**TRY IT**. What is wanted is the line holding "ring tip: (268, 308)" and every later line through the end of the entries, set down exactly.

**DATA UNDER STUDY**.
◆ ◆ ◆ ◆ ◆

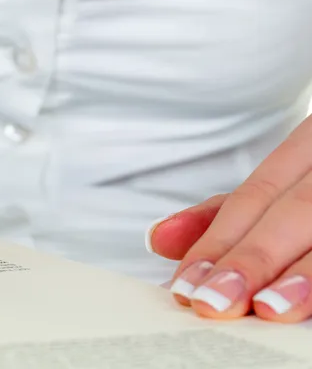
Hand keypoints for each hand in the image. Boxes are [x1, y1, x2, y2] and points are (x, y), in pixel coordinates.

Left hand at [148, 116, 311, 322]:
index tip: (184, 284)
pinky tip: (311, 307)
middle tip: (212, 302)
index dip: (218, 240)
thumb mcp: (283, 183)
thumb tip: (159, 238)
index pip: (255, 195)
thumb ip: (227, 212)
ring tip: (268, 308)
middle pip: (293, 211)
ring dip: (305, 275)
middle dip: (251, 259)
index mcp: (309, 147)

◆ ◆ ◆ ◆ ◆

**ANSWER AREA**.
ring tip: (268, 308)
middle pip: (293, 211)
ring dip: (305, 275)
middle dip: (251, 259)
index mcp: (309, 147)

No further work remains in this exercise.